Buck Institute for Research on Aging / Circulate Health
research_org · Novato, California, USA
FINANCIAL CONFLICTS
The Buck Institute for Research on Aging is a nonprofit aging-research organization founded in 1999 in Novato, California, with Eric Verdin as President/CEO since 2016. Circulate Health is a private for-profit company co-founded by Verdin, by Dobri Kiprov (Chief Scientific Officer; senior apheresis clinician with more than four decades of practice; founding member of the American Society for Apheresis), and by Brad Younggren (CEO). The *Aging Cell* trial published 28 May 2025 states the authors received no specific funding for the work; the disclosed conflict of interest is that three of the listed authors (David Furman, Eric Verdin, Dobri Kiprov) are members of Circulate; Verdin and Kiprov are co-founders, and the paper acknowledges technology support from Edifice Health. Circulate is commercializing the protocol as a private clinical service at the time of writing; the 2.61-year biological-age-reduction finding from the trial is deployed directly in Circulate's marketing materials. The conflict structure (a surrogate-endpoint trial with PIs as company members and a commercial product launched on the strength of the trial finding) is acknowledged in the paper's disclosures but is structurally identical to the developer-vendor-credentialing identity pattern that recurs across the historical cases in this archive.

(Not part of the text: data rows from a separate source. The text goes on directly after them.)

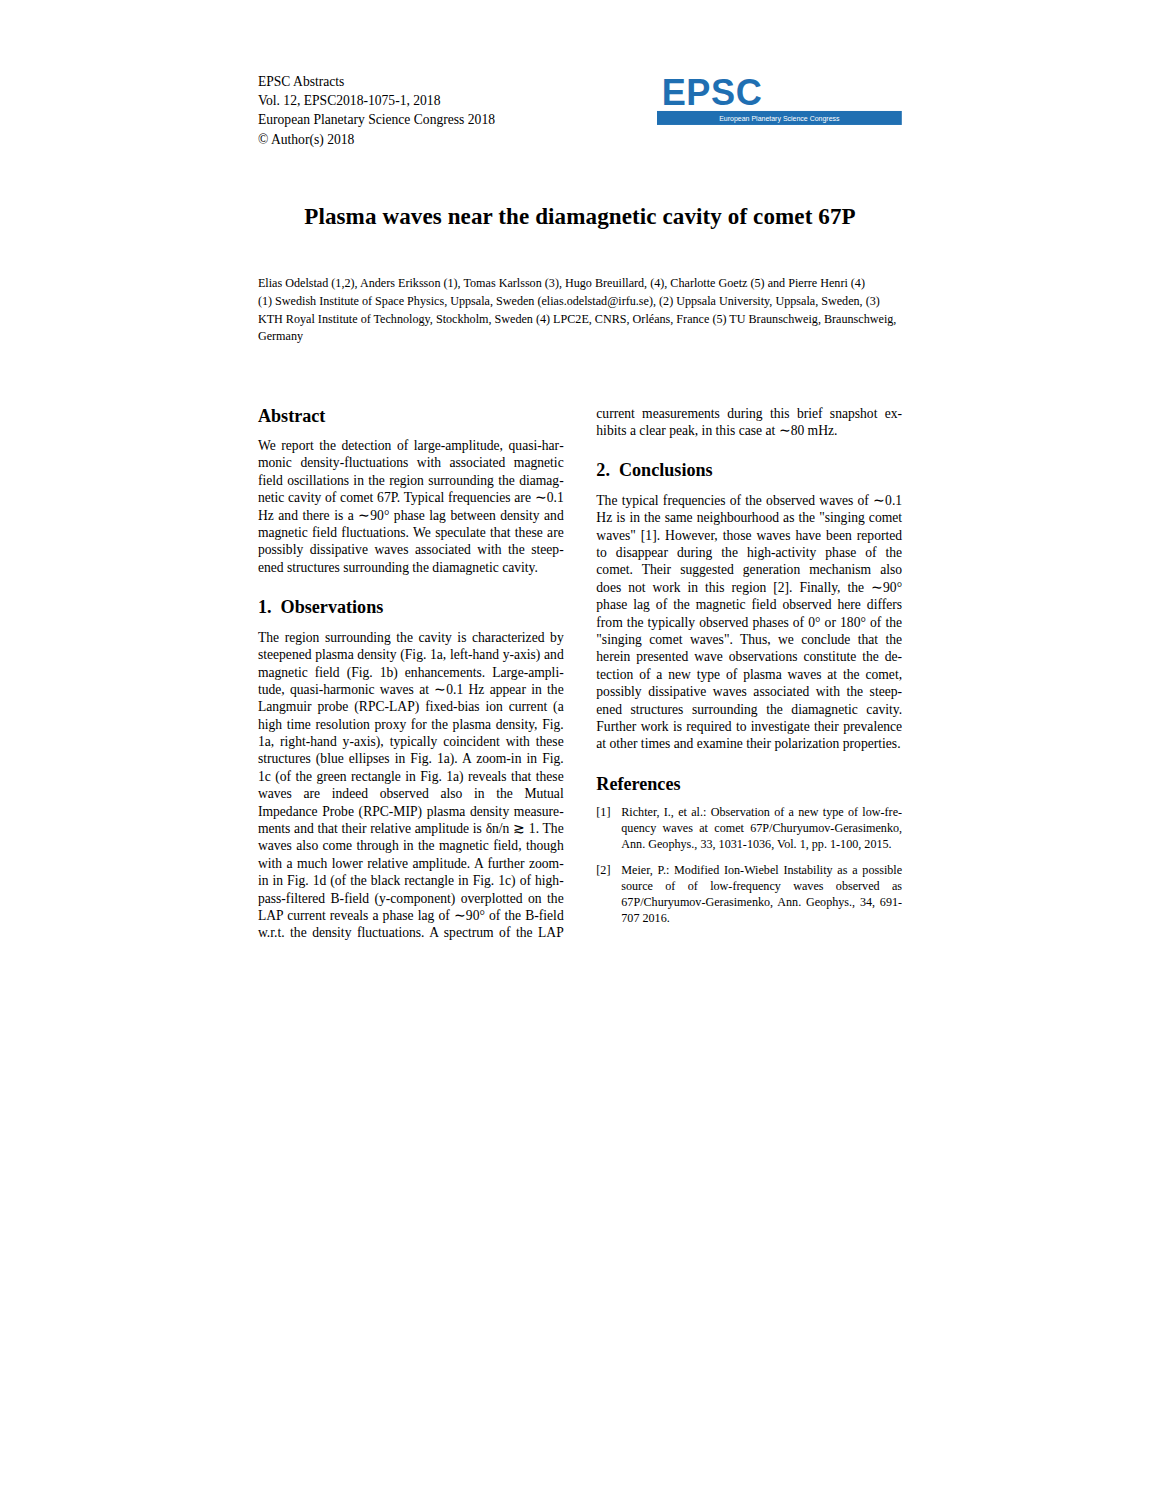EPSC Abstracts
Vol. 12, EPSC2018-1075-1, 2018
European Planetary Science Congress 2018
© Author(s) 2018
EPSC European Planetary Science Congress
Plasma waves near the diamagnetic cavity of comet 67P
Elias Odelstad (1,2), Anders Eriksson (1), Tomas Karlsson (3), Hugo Breuillard, (4), Charlotte Goetz (5) and Pierre Henri (4)
(1) Swedish Institute of Space Physics, Uppsala, Sweden (elias.odelstad@irfu.se), (2) Uppsala University, Uppsala, Sweden, (3) KTH Royal Institute of Technology, Stockholm, Sweden (4) LPC2E, CNRS, Orléans, France (5) TU Braunschweig, Braunschweig, Germany
Abstract
We report the detection of large-amplitude, quasi-harmonic density-fluctuations with associated magnetic field oscillations in the region surrounding the diamagnetic cavity of comet 67P. Typical frequencies are ∼0.1 Hz and there is a ∼90° phase lag between density and magnetic field fluctuations. We speculate that these are possibly dissipative waves associated with the steepened structures surrounding the diamagnetic cavity.
1. Observations
The region surrounding the cavity is characterized by steepened plasma density (Fig. 1a, left-hand y-axis) and magnetic field (Fig. 1b) enhancements. Large-amplitude, quasi-harmonic waves at ∼0.1 Hz appear in the Langmuir probe (RPC-LAP) fixed-bias ion current (a high time resolution proxy for the plasma density, Fig. 1a, right-hand y-axis), typically coincident with these structures (blue ellipses in Fig. 1a). A zoom-in in Fig. 1c (of the green rectangle in Fig. 1a) reveals that these waves are indeed observed also in the Mutual Impedance Probe (RPC-MIP) plasma density measurements and that their relative amplitude is δn/n ≳ 1. The waves also come through in the magnetic field, though with a much lower relative amplitude. A further zoom-in in Fig. 1d (of the black rectangle in Fig. 1c) of highpass-filtered B-field (y-component) overplotted on the LAP current reveals a phase lag of ∼90° of the B-field w.r.t. the density fluctuations. A spectrum of the LAP current measurements during this brief snapshot exhibits a clear peak, in this case at ∼80 mHz.
2. Conclusions
The typical frequencies of the observed waves of ∼0.1 Hz is in the same neighbourhood as the "singing comet waves" [1]. However, those waves have been reported to disappear during the high-activity phase of the comet. Their suggested generation mechanism also does not work in this region [2]. Finally, the ∼90° phase lag of the magnetic field observed here differs from the typically observed phases of 0° or 180° of the "singing comet waves". Thus, we conclude that the herein presented wave observations constitute the detection of a new type of plasma waves at the comet, possibly dissipative waves associated with the steepened structures surrounding the diamagnetic cavity. Further work is required to investigate their prevalence at other times and examine their polarization properties.
References
[1] Richter, I., et al.: Observation of a new type of low-frequency waves at comet 67P/Churyumov-Gerasimenko, Ann. Geophys., 33, 1031-1036, Vol. 1, pp. 1-100, 2015.
[2] Meier, P.: Modified Ion-Wiebel Instability as a possible source of of low-frequency waves observed as 67P/Churyumov-Gerasimenko, Ann. Geophys., 34, 691-707 2016.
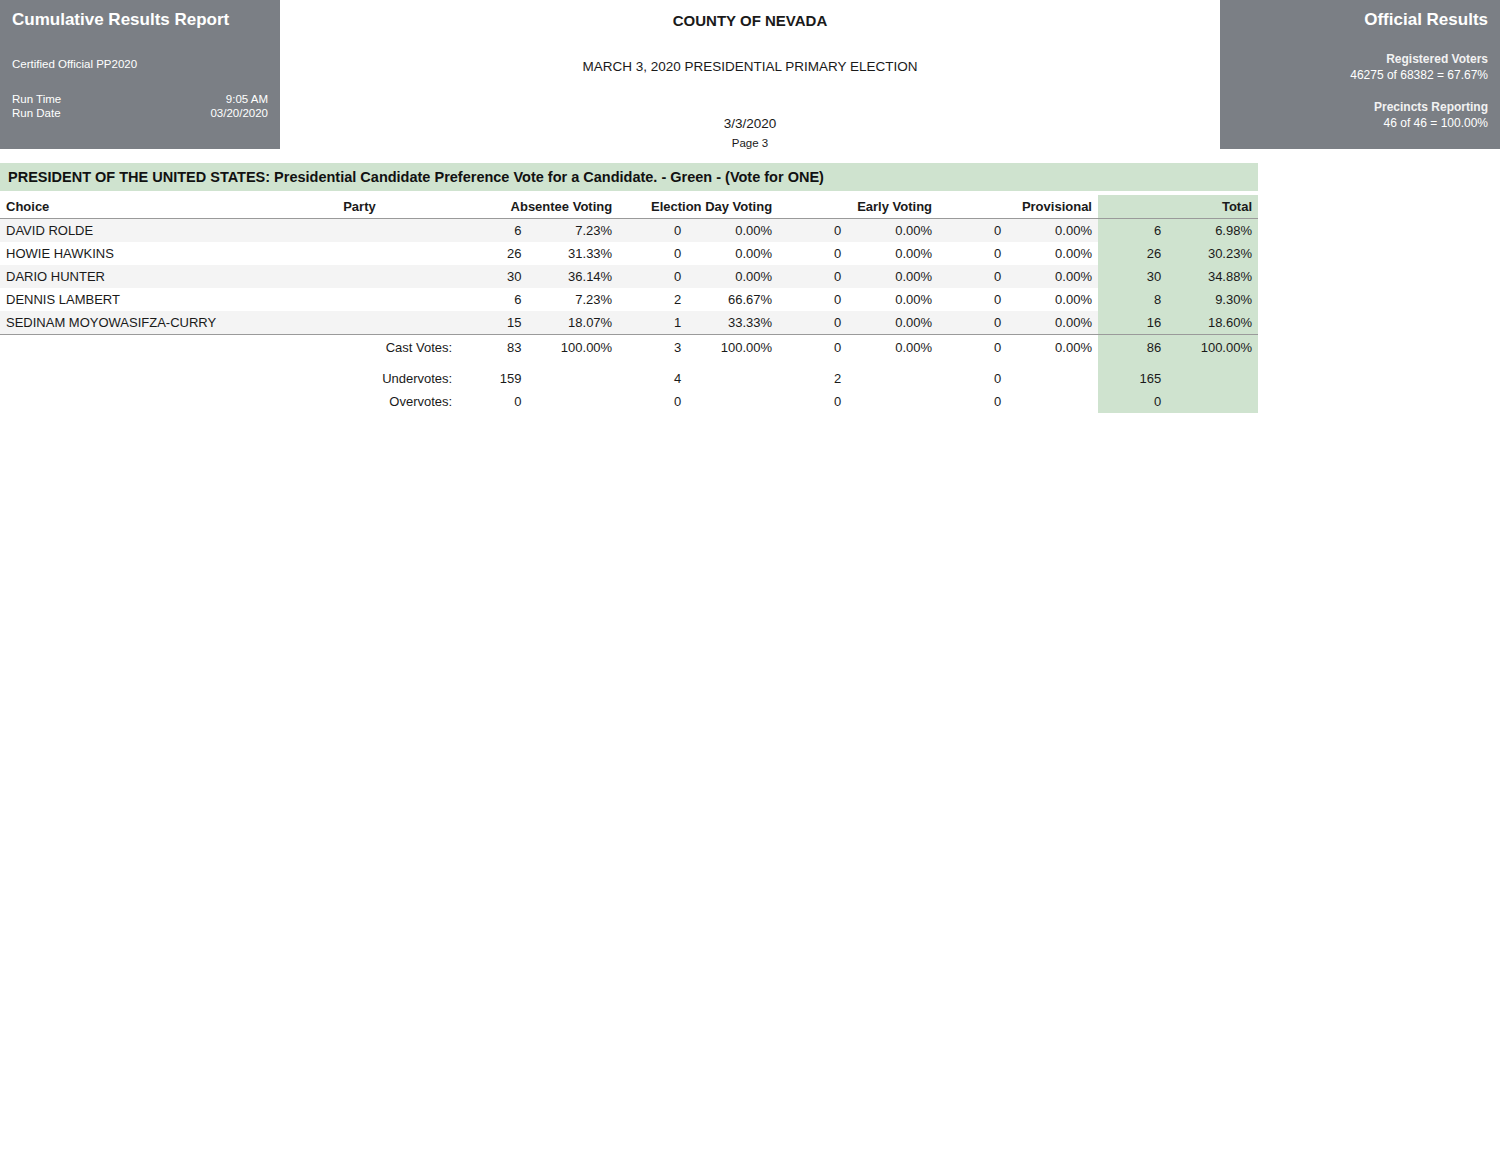Cumulative Results Report
Certified Official PP2020
Run Time 9:05 AM
Run Date 03/20/2020
COUNTY OF NEVADA
MARCH 3, 2020 PRESIDENTIAL PRIMARY ELECTION
3/3/2020
Page 3
Official Results
Registered Voters
46275 of 68382 = 67.67%
Precincts Reporting
46 of 46 = 100.00%
PRESIDENT OF THE UNITED STATES: Presidential Candidate Preference Vote for a Candidate. - Green - (Vote for ONE)
| Choice | Party | Absentee Voting | Election Day Voting | Early Voting | Provisional | Total |
| --- | --- | --- | --- | --- | --- | --- |
| DAVID ROLDE | | 6 | 7.23% | 0 | 0.00% | 0 | 0.00% | 0 | 0.00% | 6 | 6.98% |
| HOWIE HAWKINS | | 26 | 31.33% | 0 | 0.00% | 0 | 0.00% | 0 | 0.00% | 26 | 30.23% |
| DARIO HUNTER | | 30 | 36.14% | 0 | 0.00% | 0 | 0.00% | 0 | 0.00% | 30 | 34.88% |
| DENNIS LAMBERT | | 6 | 7.23% | 2 | 66.67% | 0 | 0.00% | 0 | 0.00% | 8 | 9.30% |
| SEDINAM MOYOWASIFZA-CURRY | | 15 | 18.07% | 1 | 33.33% | 0 | 0.00% | 0 | 0.00% | 16 | 18.60% |
| | Cast Votes: | 83 | 100.00% | 3 | 100.00% | 0 | 0.00% | 0 | 0.00% | 86 | 100.00% |
| | Undervotes: | 159 | | 4 | | 2 | | 0 | | 165 | |
| | Overvotes: | 0 | | 0 | | 0 | | 0 | | 0 | |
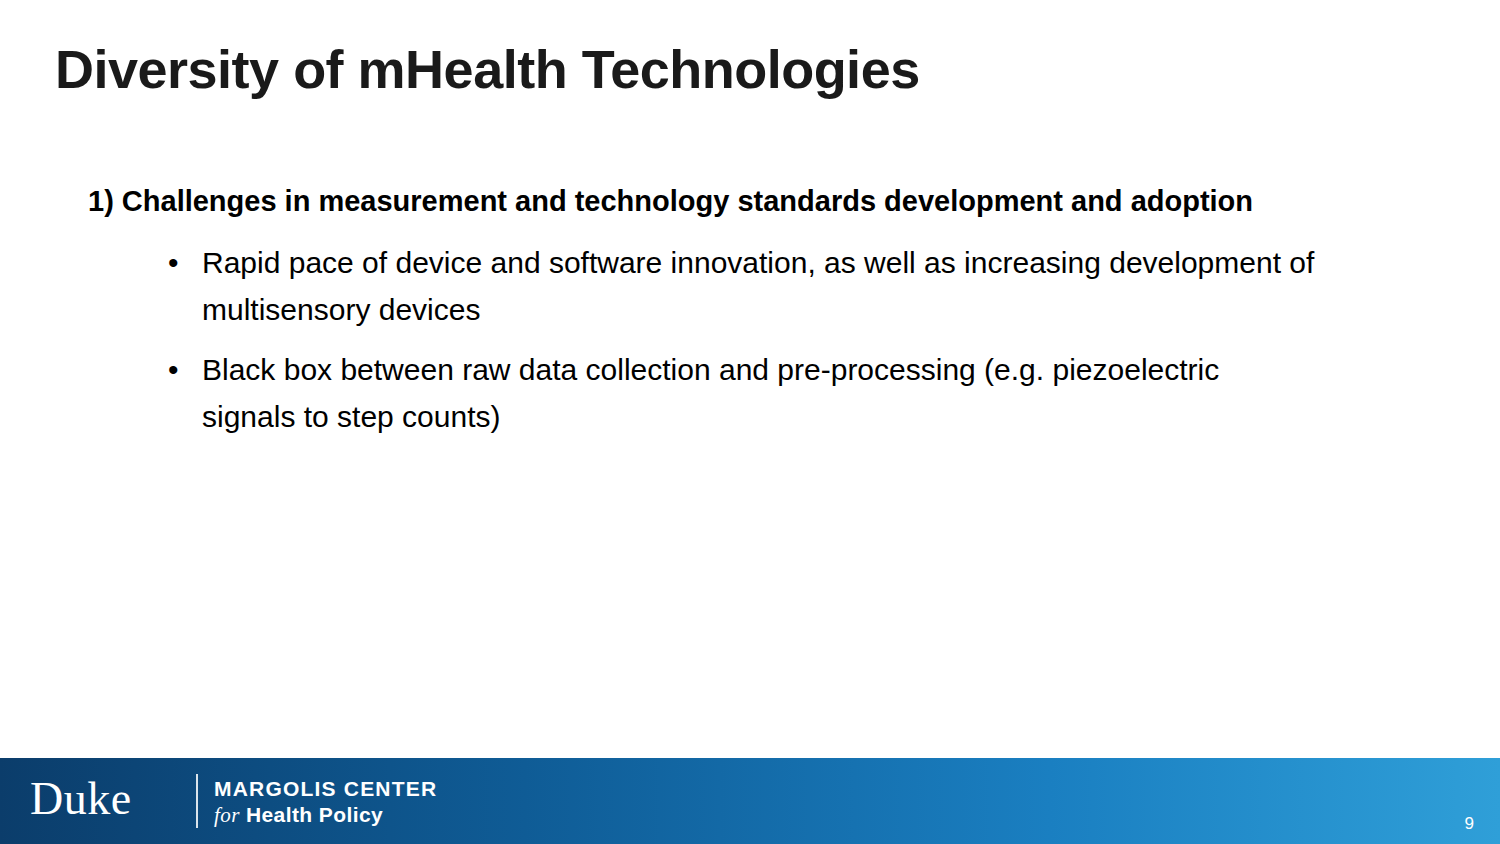Diversity of mHealth Technologies
1) Challenges in measurement and technology standards development and adoption
Rapid pace of device and software innovation, as well as increasing development of multisensory devices
Black box between raw data collection and pre-processing (e.g. piezoelectric signals to step counts)
Duke
MARGOLIS CENTER
for Health Policy
9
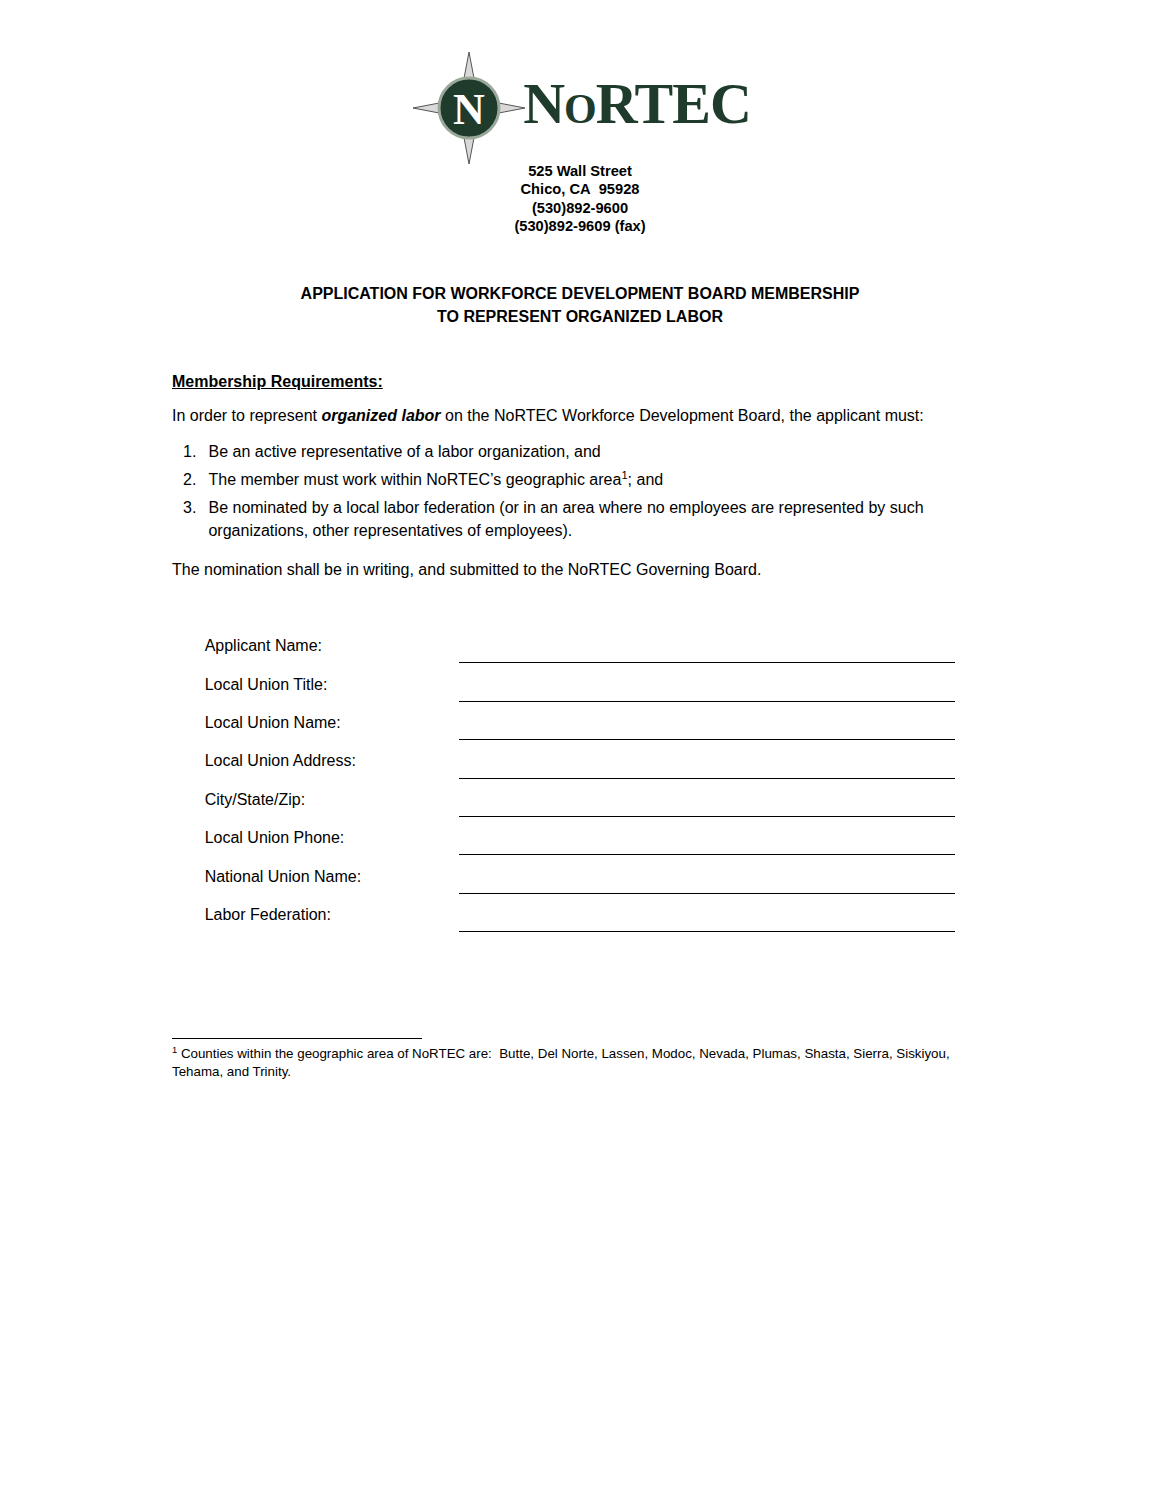N NORTEC
525 Wall Street
Chico, CA 95928
(530)892-9600
(530)892-9609 (fax)
Application for Workforce Development Board Membership
to Represent Organized Labor
Membership Requirements:
In order to represent organized labor on the NoRTEC Workforce Development Board, the applicant must:
Be an active representative of a labor organization, and
The member must work within NoRTEC’s geographic area1; and
Be nominated by a local labor federation (or in an area where no employees are represented by such organizations, other representatives of employees).
The nomination shall be in writing, and submitted to the NoRTEC Governing Board.
| Applicant Name: | |
| Local Union Title: | |
| Local Union Name: | |
| Local Union Address: | |
| City/State/Zip: | |
| Local Union Phone: | |
| National Union Name: | |
| Labor Federation: | |
1 Counties within the geographic area of NoRTEC are: Butte, Del Norte, Lassen, Modoc, Nevada, Plumas, Shasta, Sierra, Siskiyou, Tehama, and Trinity.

Specific equity stakes and commercial terms are not specified in the public record.
INTERVENTIONS PROMOTED
NOTES
The Buck Institute for Research on Aging is one of the leading nonprofit aging-research organizations in the United States. Its scientific portfolio is broader than the TPE-IVIG protocol, and the institutional credential it provides to Circulate Health rests on decades of basic aging research independent of the plasma-exchange work. Circulate Health is the clinical-commercial vehicle through which the TPE-IVIG protocol reaches paying clients; it is the contemporary counterpart of Clinique La Prairie in the Niehans case (Niehans’s developer-and-vendor identity in a single physician, now distributed across an institute and an affiliated company). The structural conflict between research institution, company, and clinical-service marketing is the central feature of the case and the primary subject of critical commentary in the apheresis and aging-medicine literature.